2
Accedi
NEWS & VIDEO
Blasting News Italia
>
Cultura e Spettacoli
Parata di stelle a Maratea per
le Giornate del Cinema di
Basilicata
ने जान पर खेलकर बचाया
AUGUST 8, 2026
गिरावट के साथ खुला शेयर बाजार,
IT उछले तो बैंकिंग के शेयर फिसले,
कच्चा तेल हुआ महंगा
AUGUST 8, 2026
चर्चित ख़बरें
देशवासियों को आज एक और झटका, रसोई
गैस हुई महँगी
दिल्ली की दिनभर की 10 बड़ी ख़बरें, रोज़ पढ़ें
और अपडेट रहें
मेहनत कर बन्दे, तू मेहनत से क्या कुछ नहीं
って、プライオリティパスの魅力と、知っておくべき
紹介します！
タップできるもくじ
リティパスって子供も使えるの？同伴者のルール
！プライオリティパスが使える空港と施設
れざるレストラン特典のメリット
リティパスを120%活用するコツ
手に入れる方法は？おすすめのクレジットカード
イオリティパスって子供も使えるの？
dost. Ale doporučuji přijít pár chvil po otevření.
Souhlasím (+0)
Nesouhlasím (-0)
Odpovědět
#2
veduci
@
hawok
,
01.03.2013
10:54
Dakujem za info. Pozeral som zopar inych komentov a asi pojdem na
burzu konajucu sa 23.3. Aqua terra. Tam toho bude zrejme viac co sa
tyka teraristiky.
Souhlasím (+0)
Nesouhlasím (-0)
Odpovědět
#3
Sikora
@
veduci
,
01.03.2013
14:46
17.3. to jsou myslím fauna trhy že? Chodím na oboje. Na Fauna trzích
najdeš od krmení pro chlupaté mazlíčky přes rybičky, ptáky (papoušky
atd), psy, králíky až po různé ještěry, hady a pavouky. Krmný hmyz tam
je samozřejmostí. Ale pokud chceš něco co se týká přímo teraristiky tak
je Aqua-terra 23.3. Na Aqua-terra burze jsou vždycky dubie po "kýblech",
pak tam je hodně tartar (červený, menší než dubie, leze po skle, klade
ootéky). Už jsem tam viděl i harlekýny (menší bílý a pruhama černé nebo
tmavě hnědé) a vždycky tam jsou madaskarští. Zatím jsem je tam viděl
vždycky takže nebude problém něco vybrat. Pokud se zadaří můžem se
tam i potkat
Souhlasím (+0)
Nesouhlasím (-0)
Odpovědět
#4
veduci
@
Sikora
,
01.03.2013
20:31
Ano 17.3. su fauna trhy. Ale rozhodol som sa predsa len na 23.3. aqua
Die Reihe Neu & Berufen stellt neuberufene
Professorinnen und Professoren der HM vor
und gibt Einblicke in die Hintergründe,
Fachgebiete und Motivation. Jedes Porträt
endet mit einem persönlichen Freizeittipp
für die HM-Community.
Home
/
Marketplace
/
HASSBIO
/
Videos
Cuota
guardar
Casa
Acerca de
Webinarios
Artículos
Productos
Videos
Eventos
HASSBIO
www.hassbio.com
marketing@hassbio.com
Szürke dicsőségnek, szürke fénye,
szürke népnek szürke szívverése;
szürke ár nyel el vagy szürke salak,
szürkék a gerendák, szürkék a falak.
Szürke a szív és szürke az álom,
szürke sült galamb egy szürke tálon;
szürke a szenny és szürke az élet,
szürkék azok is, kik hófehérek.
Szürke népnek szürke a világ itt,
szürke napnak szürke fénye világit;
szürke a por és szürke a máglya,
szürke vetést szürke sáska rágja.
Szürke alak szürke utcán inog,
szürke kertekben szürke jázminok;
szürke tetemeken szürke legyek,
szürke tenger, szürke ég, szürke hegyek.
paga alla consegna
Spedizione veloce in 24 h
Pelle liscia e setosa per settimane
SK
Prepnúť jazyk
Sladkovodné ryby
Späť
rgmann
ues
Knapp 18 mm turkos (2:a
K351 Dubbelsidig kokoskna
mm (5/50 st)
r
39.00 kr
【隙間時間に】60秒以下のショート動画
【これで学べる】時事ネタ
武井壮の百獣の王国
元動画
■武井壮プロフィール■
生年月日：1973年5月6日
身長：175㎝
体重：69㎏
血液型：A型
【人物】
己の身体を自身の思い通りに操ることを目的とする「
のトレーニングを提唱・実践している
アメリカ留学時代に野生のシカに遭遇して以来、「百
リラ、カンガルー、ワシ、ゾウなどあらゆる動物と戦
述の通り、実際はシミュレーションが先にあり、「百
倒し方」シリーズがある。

▬▬▬▬▬▬

> [PROBLEM]
Work out how many lines of the data include the word "népnek". Then write only that number.

> [ANSWER SPACE]
2